— start Supplied text —

Racks welded from scrap angle iron and half-inch tubing were mounted inside the cabinets to keep hardware bins organized and accessible. The bins are available at Walmart, Harbor Freight or Lowes and offer 12 to 24 compartments each for about $3.

The Plan

The shop I wanted to build would have to be no larger than 20 feet by 40 feet. These are not the optimal dimensions for building my plane, but it’s what fit on our one-third-acre lot and what matched the style of our home and neighborhood the best. I knew I could overcome many of the size limitations by building my spaces smarter.

Keeping everything at the sides of the shop helps maximize working space. Air and electrical reels in the ceiling keep the ground clear of hoses and cords that would otherwise be in the way.

The goal was to be organized and use the vertical space of the shop rather than floor space when possible—after all, in a 20×40 shop, you won’t have a lot of floor space to give away. I knew in order to compensate for the deficiencies of width I needed to vault the ceiling, but I also knew I must not waste all my vertical space with a vaulted ceiling. We finally decided that I would make a third of the workshop with an enclosed attic for storage. I put the vaulted section over the primary workspace to make it feel bigger and more open, and the attic section toward the front of the shop where an 8-foot ceiling would not feel so closed in because it is next to the large garage door.

— end Supplied text —
— start Dataset section —

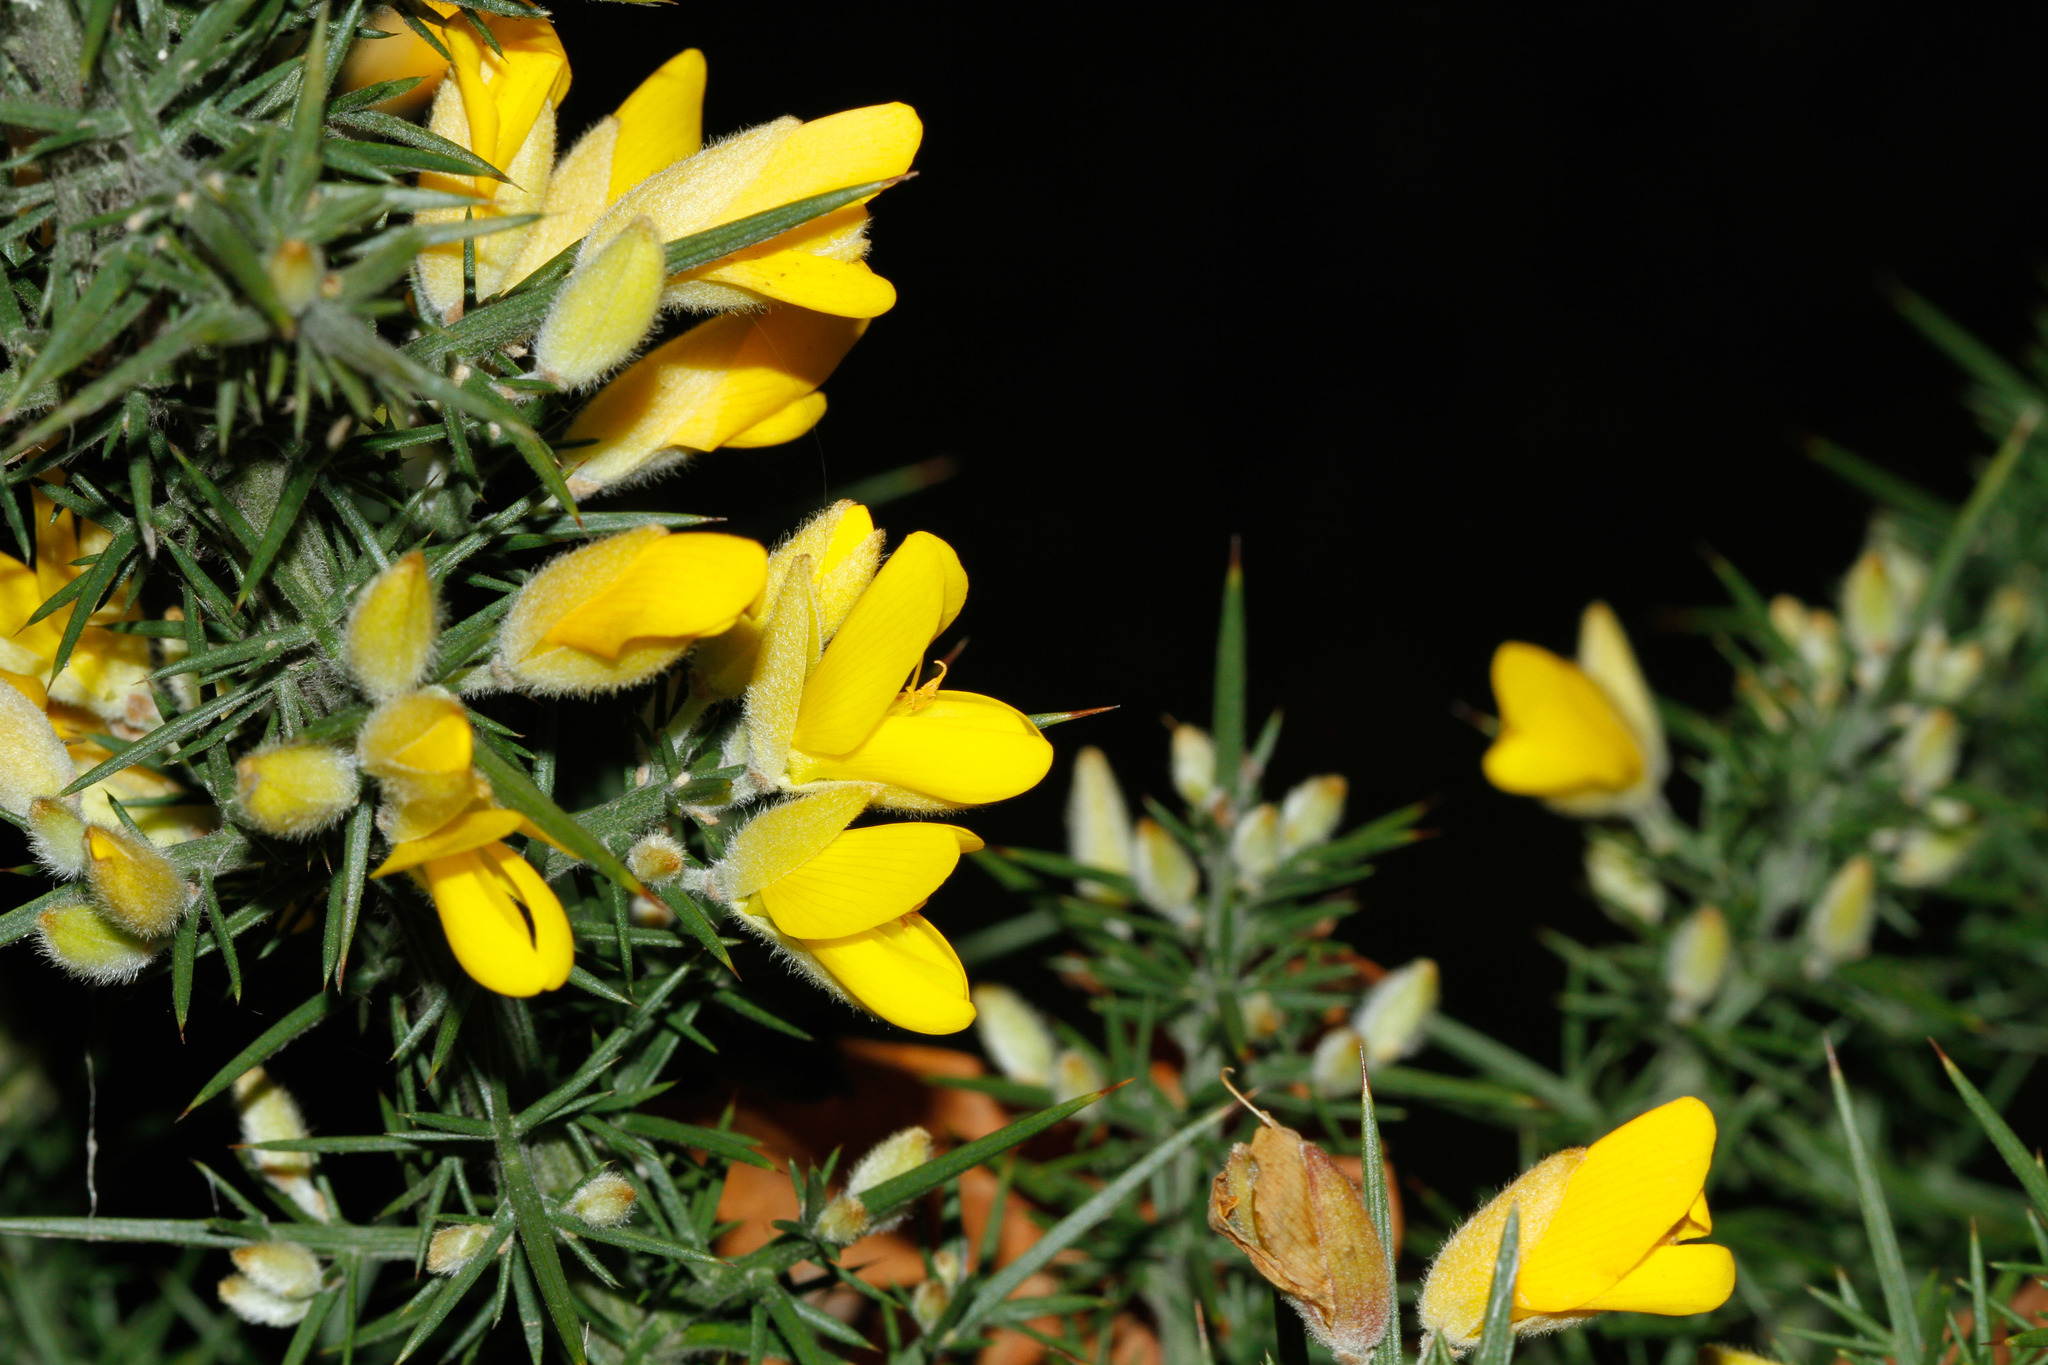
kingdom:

— end Dataset section —

▶ Written problem 1
According to the workshop text, what were the largest dimensions the shop could have?
▶ Written problem 2
Retype the stretch of the workshop text from "Racks welded from" through "in the way.".
▶ Written problem 3
Write a continuation of the text about planning the workshop, starting after its last sentence.

▶ Exercise result 1
20 feet by 40 feet.

▶ Exercise result 2
Racks welded from scrap angle iron and half-inch tubing were mounted inside the cabinets to keep hardware bins organized and accessible. The bins are available at Walmart, Harbor Freight or Lowes and offer 12 to 24 compartments each for about $3.

The Plan

The shop I wanted to build would have to be no larger than 20 feet by 40 feet. These are not the optimal dimensions for building my plane, but it’s what fit on our one-third-acre lot and what matched the style of our home and neighborhood the best. I knew I could overcome many of the size limitations by building my spaces smarter.

Keeping everything at the sides of the shop helps maximize working space. Air and electrical reels in the ceiling keep the ground clear of hoses and cords that would otherwise be in the way.

▶ Exercise result 3
My wife, Melissa, is an aspiring interior designer, and she helped me plan the space. We wanted to go for a clean, industrial look by adding aesthetic interest on the ceiling such as exposed beams, rigid metal electrical conduit, metal ceiling fans and commercial spiral ducting. However, for everything below the ceiling line we wanted it clean and sterile: white walls, white floor, electrical inside the walls, lens covers on lighting and no exposed shelving.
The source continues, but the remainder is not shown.